TEXT SEGMENT —
######

Search code examples
javamultithreadingamazon-web-servicesapache-sparkelastic-map-reduce

Spark possible race condition in driver


I have a Spark job that processes several folders on S3 per run and stores its state on DynamoDB. In other words, we're running the job once per day, it looks for new folders added by another job, transforms them one-by-one and writes state to DynamoDB. Here's rough pseudocode:

object App {
  val allFolders = S3Folders.list()
  val foldersToProcess = DynamoDBState.getFoldersToProcess(allFolders)
  Transformer.run(foldersToProcess)
}

object Transformer {
  def run(folders: List[String]): Unit = {
    val sc = new SparkContext()
    folders.foreach(process(sc, _))
  }

  def process(sc: SparkContext, folder: String): Unit = ???  // transform and write to S3
}

This approach works well if S3Folders.list() returns relatively small amount of folders (up to few thousands), if it returns more (4-8K) very often we see following error (that in first glance has nothing to do with Spark):

17/10/31 08:38:20 ERROR ApplicationMaster: User class threw exception: shadeaws.SdkClientException: Failed to sanitize XML document destined for handler class shadeaws.services.s3.model.transform.XmlResponses
SaxParser$ListObjectsV2Handler
shadeaws.SdkClientException: Failed to sanitize XML document destined for handler class shadeaws.services.s3.model.transform.XmlResponsesSaxParser$ListObjectsV2Handler
        at shadeaws.services.s3.model.transform.XmlResponsesSaxParser.sanitizeXmlDocument(XmlResponsesSaxParser.java:214)

######

DATASET CONTENT —

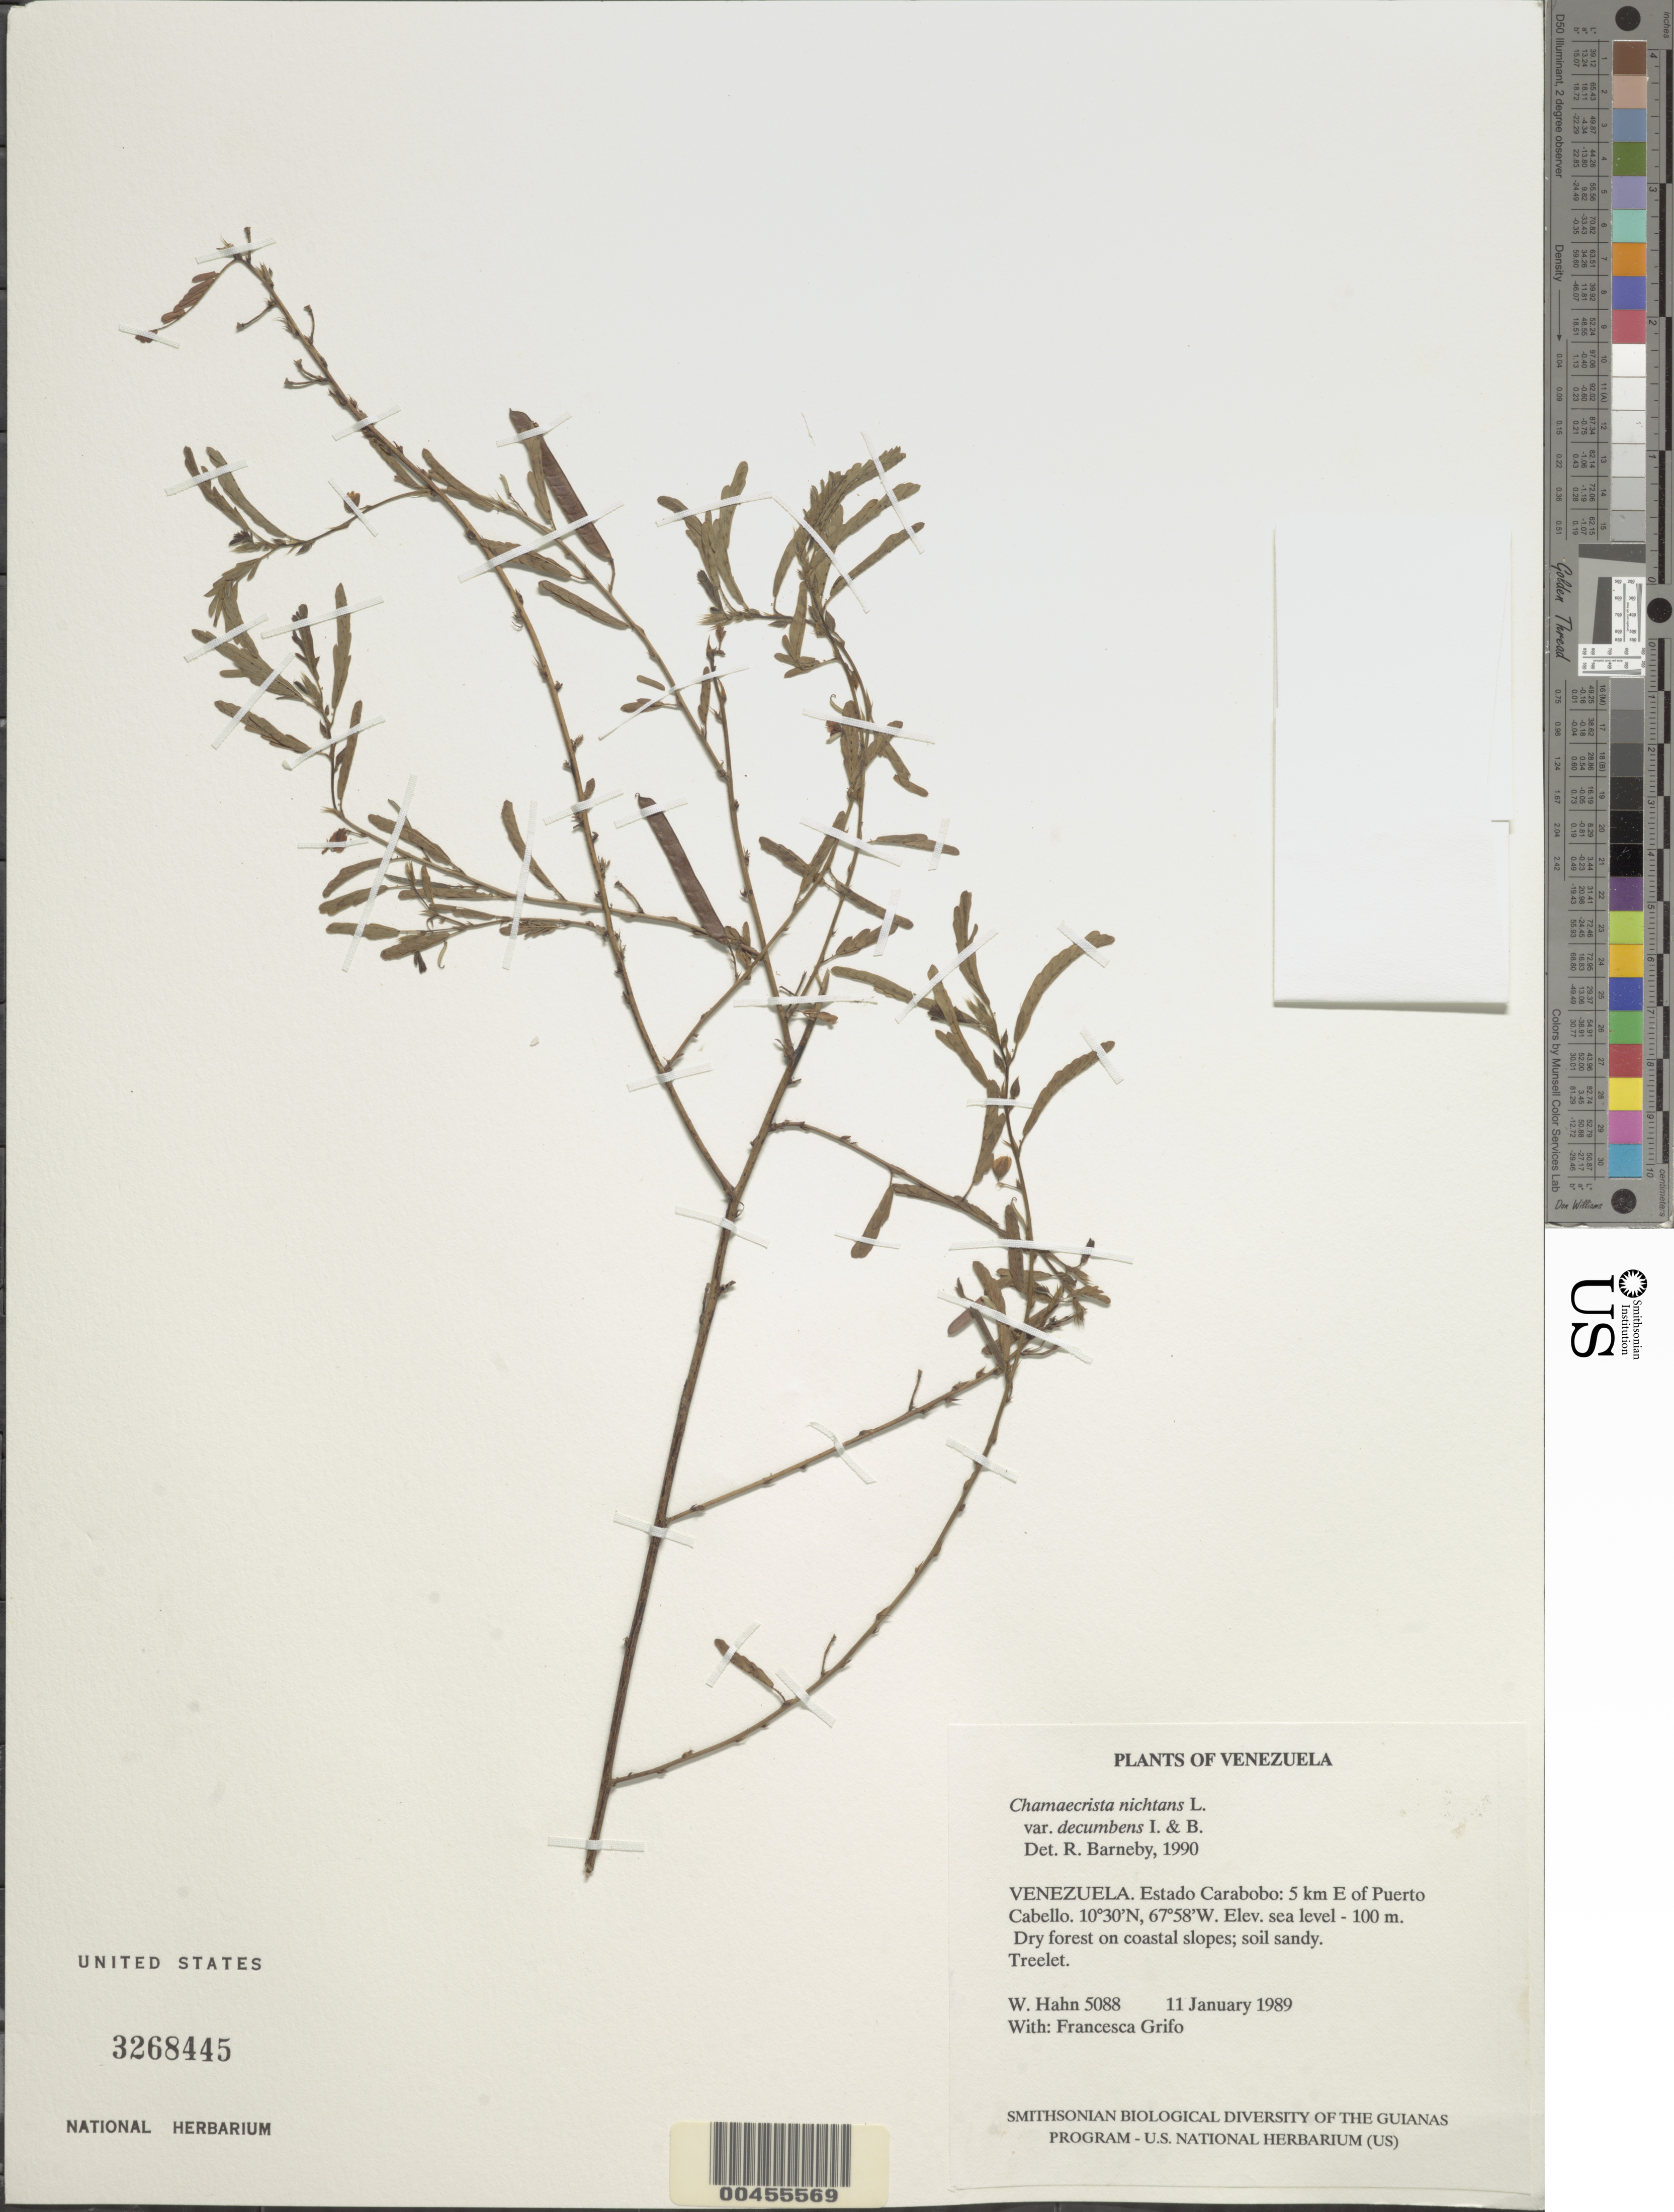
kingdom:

######

Pick up the post about the Spark driver race condition at the point where it stops and keep writing. The listing is separate from the post about the Spark driver.

REPLY TO THE EXERCISE —
        at shadeaws.services.s3.model.transform.XmlResponsesSaxParser.parseListObjectsV2Response(XmlResponsesSaxParser.java:315)
        at shadeaws.services.s3.model.transform.Unmarshallers$ListObjectsV2Unmarshaller.unmarshall(Unmarshallers.java:88)
        at shadeaws.services.s3.model.transform.Unmarshallers$ListObjectsV2Unmarshaller.unmarshall(Unmarshallers.java:77)
        at shadeaws.services.s3.internal.S3XmlResponseHandler.handle(S3XmlResponseHandler.java:62)
        at shadeaws.services.s3.internal.S3XmlResponseHandler.handle(S3XmlResponseHandler.java:31)
        at shadeaws.http.response.AwsResponseHandlerAdapter.handle(AwsResponseHandlerAdapter.java:70)
        at shadeaws.http.AmazonHttpClient$RequestExecutor.handleResponse(AmazonHttpClient.java:1553)
        at shadeaws.http.AmazonHttpClient$RequestExecutor.executeOneRequest(AmazonHttpClient.java:1271)
        at shadeaws.http.AmazonHttpClient$RequestExecutor.executeHelper(AmazonHttpClient.java:1055)
        at shadeaws.http.AmazonHttpClient$RequestExecutor.doExecute(AmazonHttpClient.java:743)
        at shadeaws.http.AmazonHttpClient$RequestExecutor.executeWithTimer(AmazonHttpClient.java:717)
        at shadeaws.http.AmazonHttpClient$RequestExecutor.execute(AmazonHttpClient.java:699)
        at shadeaws.http.AmazonHttpClient$RequestExecutor.access$500(AmazonHttpClient.java:667)
        at shadeaws.http.AmazonHttpClient$RequestExecutionBuilderImpl.execute(AmazonHttpClient.java:649)
        at shadeaws.http.AmazonHttpClient.execute(AmazonHttpClient.java:513)
        at shadeaws.services.s3.AmazonS3Client.invoke(AmazonS3Client.java:4247)
        at shadeaws.services.s3.AmazonS3Client.invoke(AmazonS3Client.java:4194)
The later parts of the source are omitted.